Reasons & Remarks: A New Normal?

In today’s world, it’s both what you say and how you say it

By Tom Fjerstad/Editor

Since October is National Disability Employment Awareness Month, I would like you to imagine that you’re in a job interview for a position that you’ve always wanted. Everything is going surprisingly well and then the interviewer says, “Wow, this is really exciting! You know, we’ve never hired someone who’s crippled before.”

What would you do? What would you say?  Would you turn green and start foaming at the mouth? Would you seize the moment and turn it into an educational opportunity, or would you simply turn around and roll out of the room?

You’ve heard all the clichés: “It’s not what you say, it’s how you say it,” “Words matter,” or my all-time least favorite, “That’s not politically correct.”

Politically correct itself is a bit of an oxymoron, as there aren’t too many people today who find much that’s correct about anything political. But what is correct in today’s world? Every time I turn around, it seems to change.

About two years ago, I wrote an editorial addressing parking issues (Handicapped Parking, September 2017) and made the mistake of referring to it as “handicapped parking.” The hate mail rolled in
almost immediately.

“OMG you should know it’s ‘disabled parking,’ ” etc. Here I am today, and I came across a group that insists “disabled parking” is offensive and should be referred to as “accessible parking.”

In Ireland, The National Disability Authority (NDA) is an independent statutory body that provides information and advice to the Irish government on policy and practice relevant to the lives of persons with disabilities. The NDA has its own take on what is politically correct and has dedicated a page on its website to “Appropriate Terms to Use.”

The page offers multiple examples of a “Term No Longer Used” followed by the “Term Now Used.” The first term listed that is no longer used is “the disabled.” The term the list says to use now is “people with disabilities” or “disabled people.”

So, working with those guidelines, you could say “disabled people,” but I would guess “disabled parking” would be out? I think the parking spaces need to get over it; they’re obviously being overly sensitive.

Another no-longer-used term the NDA lists is “normal.” The term it says is now used is “non-disabled.” So, if “normal” is now “non-disabled” does that mean that I’m not normal? I’ve always thought of myself as a pretty normal guy. Or should I be thinking of myself as a “person with a disability?”

I’m obviously having a little fun with what many people consider a very sensitive topic. I totally agree that some of the terms used in the past when referencing people with disabilities simply had to be changed.

But more than the words, I believe it was the underlying attitudes of some people about this segment of the population that perpetuated the use of the words.

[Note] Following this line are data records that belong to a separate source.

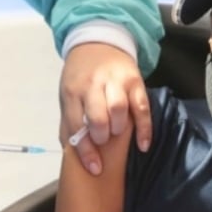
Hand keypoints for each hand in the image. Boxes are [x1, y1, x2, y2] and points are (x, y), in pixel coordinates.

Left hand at [59, 43, 151, 175]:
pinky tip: (142, 144)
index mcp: (72, 91)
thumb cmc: (80, 77)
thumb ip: (69, 122)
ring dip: (119, 127)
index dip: (85, 150)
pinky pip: (142, 107)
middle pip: (98, 116)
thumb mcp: (68, 95)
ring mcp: (115, 81)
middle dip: (101, 136)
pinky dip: (144, 128)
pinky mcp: (134, 80)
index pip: (75, 124)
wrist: (97, 43)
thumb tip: (72, 154)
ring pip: (119, 108)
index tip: (95, 168)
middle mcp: (93, 85)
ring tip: (118, 134)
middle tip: (104, 142)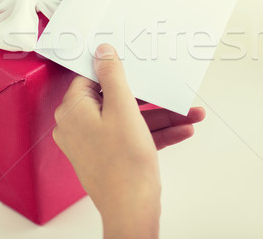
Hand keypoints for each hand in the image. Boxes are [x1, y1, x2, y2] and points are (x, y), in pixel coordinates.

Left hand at [53, 44, 204, 238]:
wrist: (132, 210)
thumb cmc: (123, 165)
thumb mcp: (123, 109)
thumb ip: (113, 76)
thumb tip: (102, 52)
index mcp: (73, 111)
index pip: (91, 78)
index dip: (115, 70)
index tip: (134, 63)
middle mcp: (79, 126)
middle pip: (115, 99)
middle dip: (151, 97)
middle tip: (168, 90)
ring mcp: (94, 143)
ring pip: (129, 119)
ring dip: (161, 116)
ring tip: (189, 113)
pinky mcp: (109, 156)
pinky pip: (132, 136)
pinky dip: (156, 133)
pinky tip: (182, 129)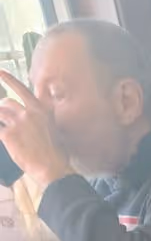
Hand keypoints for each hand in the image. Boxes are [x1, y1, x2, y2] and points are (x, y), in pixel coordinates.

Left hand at [0, 72, 70, 188]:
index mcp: (41, 110)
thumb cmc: (56, 153)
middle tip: (5, 119)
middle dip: (4, 110)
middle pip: (7, 103)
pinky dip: (0, 133)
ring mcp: (17, 123)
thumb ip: (45, 114)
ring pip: (0, 114)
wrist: (52, 168)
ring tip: (8, 131)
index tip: (0, 72)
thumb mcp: (55, 128)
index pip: (22, 89)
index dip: (9, 79)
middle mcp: (29, 113)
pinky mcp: (8, 135)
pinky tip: (4, 138)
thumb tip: (40, 108)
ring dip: (1, 121)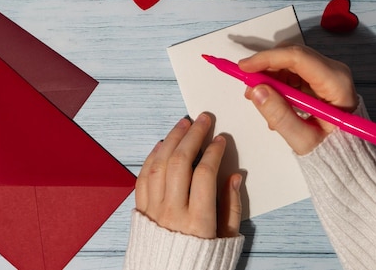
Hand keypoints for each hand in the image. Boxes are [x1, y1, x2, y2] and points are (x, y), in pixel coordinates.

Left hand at [135, 113, 241, 238]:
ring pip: (159, 164)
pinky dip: (152, 156)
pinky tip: (162, 144)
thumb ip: (231, 206)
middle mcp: (172, 212)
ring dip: (172, 139)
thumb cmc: (201, 261)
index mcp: (198, 221)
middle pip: (180, 162)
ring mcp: (154, 210)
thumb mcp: (226, 238)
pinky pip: (143, 177)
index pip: (204, 174)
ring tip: (183, 123)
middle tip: (203, 119)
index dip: (214, 151)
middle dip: (193, 135)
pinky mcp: (141, 211)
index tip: (221, 139)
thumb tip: (234, 176)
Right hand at [239, 45, 357, 154]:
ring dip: (269, 74)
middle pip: (293, 55)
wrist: (345, 152)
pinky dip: (276, 80)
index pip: (298, 58)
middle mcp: (333, 70)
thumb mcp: (304, 139)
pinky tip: (272, 100)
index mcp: (336, 82)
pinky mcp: (318, 76)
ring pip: (289, 60)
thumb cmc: (330, 148)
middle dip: (265, 66)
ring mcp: (326, 72)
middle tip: (247, 85)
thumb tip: (257, 91)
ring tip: (258, 98)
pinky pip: (292, 70)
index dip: (268, 58)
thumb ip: (280, 116)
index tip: (244, 67)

Just changing the terminology may have helped in changing the perception for some. But for me personally, I become far more agitated with a patronizing attitude than I do with someone who uses a poor choice in words but has no obvious malevolent intentions.

In today’s world of over-analyzing of one’s words, it can be counted upon that anything you say will be scrutinized six ways to Sunday by someone in an attempt to turn it into exactly the opposite of your actual intentions. Right or wrong, words do matter.

In today’s world, it’s both what you say AND how you say it. As much as some of us may despise it, the watchdogs of political correctness are watching and listening.

It’s a good idea to think before you speak (or write, in this case) or you could run the chance of sticking that size 10 loafer right in your mouth.